À l’issue de la prière de ce vendredi, dans la mosquée de Boulbinet à Kaloum, le candidat à la députation de Kaloum, Sékou Ahmed Alama Sylla, a lancé un message fort en faveur de la paix, de la cohésion sociale et de l’unité nationale, tout en évoquant les défis liés à la jeunesse, à l’entrepreneuriat et à la lutte contre la drogue.

« La prière du vendredi est une obligation pour tout bon musulman. Nous avons toujours été aux côtés des imams et des fidèles. Ce sont nos parents, nos frères et nos sœurs. Il est normal d’être avec eux pour prier avec nos concitoyens », a-t-il déclaré.

Profitant de ce rassemblement religieux, il a indiqué que des prières ont été formulées pour la paix en Guinée ainsi que pour le président de la République. Selon lui, cette initiative spirituelle se poursuivra régulièrement jusqu’à la fin du processus électoral.

« Notre pays a besoin de paix, de cohésion sociale et d’unité. Nous prions Dieu afin qu’il nous donne la force de rester ensemble et d’avancer ensemble », a-t-il ajouté.

Interrogé sur le climat sociopolitique à Kaloum, il a invité les citoyens et les sympathisants politiques à préserver la paix, rappelant que les élections ne doivent pas diviser les populations.

« Après les élections, nous resterons toujours des fils de Kaloum. Kaloum doit rester uni et en paix », a-t-il insisté.

La jeunesse et l’entrepreneuriat au cœur des priorités

Au cours de son intervention, il a également mis l’accent sur la jeunesse, qu’il considère comme une priorité majeure. Selon lui, l’éducation, le travail et l’accompagnement des jeunes constituent des leviers essentiels pour le développement du pays.

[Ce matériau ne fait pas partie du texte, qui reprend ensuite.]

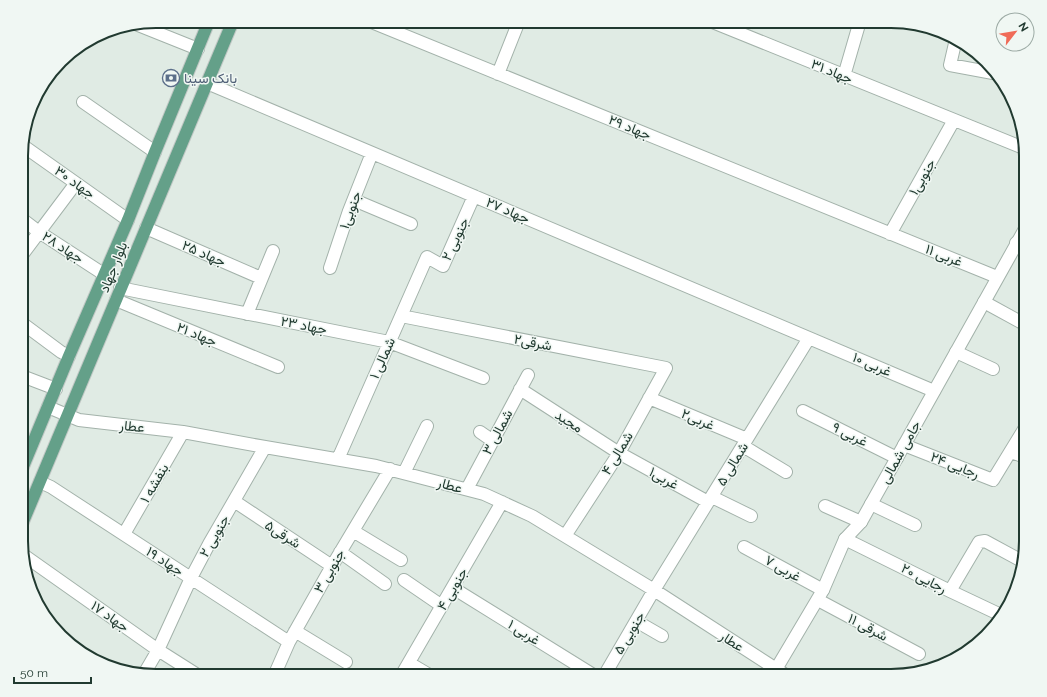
<svg xmlns="http://www.w3.org/2000/svg" width="1047" height="697" viewBox="0 0 1047 697" font-family="Raleway,Vazirmatn,sans-serif">
<style>
.lines{fill:none;stroke-linecap:round;stroke-linejoin:round}
.minor-casing{stroke:#a3b2aa;stroke-width:14}
.tertiary-casing{stroke:#a3b2aa;stroke-width:14}
.primary-casing{stroke:#c1c8c5;stroke-width:14}
.minor{stroke:#fff;stroke-width:12}
.tertiary{stroke:#fff;stroke-width:12}
.primary{stroke:#64a089;stroke-width:12}
.labels{text-anchor:middle;stroke-width:3;stroke-linejoin:round;paint-order:stroke}
.street-label{font-size:14px;fill:#213a30;stroke:#f0f7f3}
.service-label{font-size:14px;fill:#4e5e75;stroke:#f0f7f3;text-anchor:start}
.rim{fill:none;stroke:#213a30;stroke-width:2}
</style>
<rect width="100%" height="100%" fill="#e0ebe4"/>
<g class="lines">
<!-- minor casing -->
<g class="minor-casing">
<path id="minor" d="M369 21 997 277
M710 21 1026 149
M138 25 198 49
M956 39 950 65 993 73
M498 74 519 21
M844 76 860 21
M207 83 934 391
M83 102 155 152
M22 145 128 220
M354 200 411 224
M22 219 39 232 105 275
M146 228 261 278
M890 234 954 120
M1016 243 1026 250
M22 255 76 183
M330 268 349 211 372 153
M120 288 389 342 483 378
M116 300 278 367
M984 302 1026 325
M247 314 273 251
M401 316 666 368 619 453 565 536
M22 323 61 352 69 356
M956 352 993 369
M22 376 56 389
M520 389 619 453 708 502
M649 398 747 439
M48 407 79 420 183 432 265 447 376 466 484 494 532 516 654 590 787 676
M803 411 897 458
M480 432 493 441
M904 445 993 480 1026 426
M743 446 786 472
M1010 452 1026 457
M338 459 427 257 443 266 474 196
M404 473 427 426
M40 482 51 487 289 642
M467 489 528 375
M712 497 751 516
M234 501 332 566
M871 504 915 525
M825 506 861 522
M353 531 401 560
M124 534 183 432
M845 539 950 591 1003 616
M744 547 823 590
M340 552 385 584
M22 554 158 650 199 676
M404 580 442 606
M453 588 595 676
M950 591 979 542 985 541 1022 561
M818 600 919 654
M636 621 662 636
M295 631 346 662
M409 663 431 676
M144 674 158 650 191 578 209 544 265 447
M274 676 289 642 332 566 390 469
M401 676 502 502
M604 676 654 590 809 338"/>
</g>
<!-- tertiary casing -->
<g class="tertiary-casing">
<path id="tertiary" d="M772 676 823 590 845 539 861 522 1026 227"/>
</g>
<!-- primary casing -->
<g class="primary-casing">
<path id="primary" d="M22 469 69 356 128 220 155 152 209 21
M22 524 233 21"/>
</g>
<!-- minor -->
<use href="#minor" class="minor"/>
<!-- tertiary -->
<use href="#tertiary" class="tertiary"/>
<!-- primary -->
<use href="#primary" class="primary"/>
</g>
<!-- icons -->
<defs>
<g id="bank-ring" transform="scale(0.9)"><circle r="9.5" fill="#f0f7f3" stroke="#5c6f8a" stroke-width="1.5"/><path d="M-6-4H6V4H-6ZM0-2.3a2.3 2.3 0 1 0 0 4.6a2.3 2.3 0 1 0 0-4.6Z" fill="#5c6f8a"/></g>
</defs>
<g fill-rule="evenodd">
<use href="#bank-ring" x="171" y="78"/>
</g>
<g class="labels">
<!-- street labels -->
<g class="street-label">
<text transform="translate(832 71) rotate(22)" y="5">جهاد ۳۱</text>
<text transform="translate(630 127) rotate(22)" y="5">جهاد ۲۹</text>
<text transform="translate(922 177) rotate(-60)" y="5">جنوبی۱</text>
<text transform="translate(75 182) rotate(35)" y="5">جهاد ۳۰</text>
<text transform="translate(350 210) rotate(-70)" y="5">جنوبی۱</text>
<text transform="translate(508 210) rotate(23)" y="5">جهاد ۲۷</text>
<text transform="translate(455 239) rotate(-65)" y="5">جنوبی ۲</text>
<text transform="translate(63 247) rotate(33)" y="5">جهاد ۲۸</text>
<text transform="translate(204 253) rotate(23)" y="5">جهاد ۲۵</text>
<text transform="translate(944 255) rotate(22)" y="5">غربی ۱۱</text>
<text transform="translate(113 267) rotate(-68)" y="5">بلوار جهاد</text>
<text transform="translate(304 325) rotate(11)" y="5">جهاد ۲۳</text>
<text transform="translate(197 334) rotate(22)" y="5">جهاد ۲۱</text>
<text transform="translate(533 342) rotate(11)" y="5">شرقی۲</text>
<text transform="translate(382 358) rotate(-66)" y="5">شمالی ۱</text>
<text transform="translate(872 364) rotate(23)" y="5">غربی ۱۰</text>
<text transform="translate(698 419) rotate(23)" y="5">غربی۲</text>
<text transform="translate(569 421) rotate(33)" y="5">مجید</text>
<text transform="translate(132 426) rotate(6)" y="5">عطار</text>
<text transform="translate(497 432) rotate(-62)" y="5">شمالی ۳</text>
<text transform="translate(850 434) rotate(26)" y="5">غربی ۹</text>
<text transform="translate(900 452) rotate(-61)" y="5">جامی شمالی</text>
<text transform="translate(617 453) rotate(-59)" y="5">شمالی ۴</text>
<text transform="translate(732 464) rotate(-59)" y="5">شمالی ۵</text>
<text transform="translate(955 465) rotate(21)" y="5">رجایی ۲۴</text>
<text transform="translate(664 478) rotate(29)" y="5">غربی۱</text>
<text transform="translate(154 483) rotate(-60)" y="5">بنفشه ۱</text>
<text transform="translate(450 485) rotate(15)" y="5">عطار</text>
<text transform="translate(283 534) rotate(33)" y="5">شرقی۵</text>
<text transform="translate(214 536) rotate(-60)" y="5">جنوبی ۲</text>
<text transform="translate(165 561) rotate(33)" y="5">جهاد ۱۹</text>
<text transform="translate(783 568) rotate(29)" y="5">غربی ۷</text>
<text transform="translate(329 571) rotate(-60)" y="5">جنوبی ۳</text>
<text transform="translate(924 578) rotate(27)" y="5">رجایی ۲۰</text>
<text transform="translate(452 589) rotate(-60)" y="5">جنوبی ۴</text>
<text transform="translate(110 616) rotate(35)" y="5">جهاد ۱۷</text>
<text transform="translate(868 627) rotate(28)" y="5">شرقی ۱۱</text>
<text transform="translate(524 632) rotate(32)" y="5">غربی ۱</text>
<text transform="translate(629 633) rotate(-59)" y="5">جنوبی ۵</text>
<text transform="translate(732 641) rotate(33)" y="5">عطار</text>
</g>
<!-- service labels -->
<g class="service-label">
<text x="184" y="83">بانک سینا</text>
</g>
</g>
<!-- crop -->
<path d="M0 0H1047V697H0ZM156 28H891A128 128 0 0 1 1019 156V541A128 128 0 0 1 891 669H156A128 128 0 0 1 28 541V156A128 128 0 0 1 156 28Z" fill="#f0f7f3" fill-rule="evenodd"/>
<path class="rim" d="M156 28H891A128 128 0 0 1 1019 156V541A128 128 0 0 1 891 669H156A128 128 0 0 1 28 541V156A128 128 0 0 1 156 28Z"/>
<!-- north arrow -->
<g transform="translate(1015 32) rotate(59)"><circle r="19" fill="#f0f7f3" stroke="#9daba5"/>
<path d="M0-3L7 15L0 10L-7 15Z" fill="#f06b58"/>
<text y="-6" font-size="11" font-weight="bold" text-anchor="middle" fill="#213a30">N</text>
</g>
<!-- scale -->
<path d="M14 677v6h77v-6" fill="none" stroke="#213a30" stroke-width="2"/>
<text x="20" y="677" font-size="12" fill="#213a30" stroke="#f0f7f3" stroke-width="3" paint-order="stroke">50 m</text>
</svg>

« Une jeunesse doit être éduquée, forte et capable de travailler. L’État ne peut pas offrir de l’emploi à tout le monde. Il faut donc promouvoir l’entrepreneuriat », a-t-il expliqué.

Gestionnaire de projets et entrepreneur, il a plaidé pour l’adoption de réformes et de lois favorisant davantage les initiatives entrepreneuriales afin d’encourager l’autonomie des jeunes.

Une approche sociale et médicale contre la drogue

Évoquant la problématique de la consommation de drogues dures, il a estimé que les lois actuelles restent essentiellement répressives et qu’il est désormais nécessaire d’y intégrer un volet social et médical.

« Ces jeunes doivent être pris en charge. Il faut créer des centres de désintoxication comme on construit des écoles », a-t-il proposé.

Il souhaite notamment voir Kaloum devenir une zone pilote dans la lutte contre la toxicomanie, avec l’installation d’un centre spécialisé destiné à accompagner les jeunes dépendants.

« Nos jeunes se détruisent. Il faut mettre fin à cette situation alarmante », a-t-il conclu.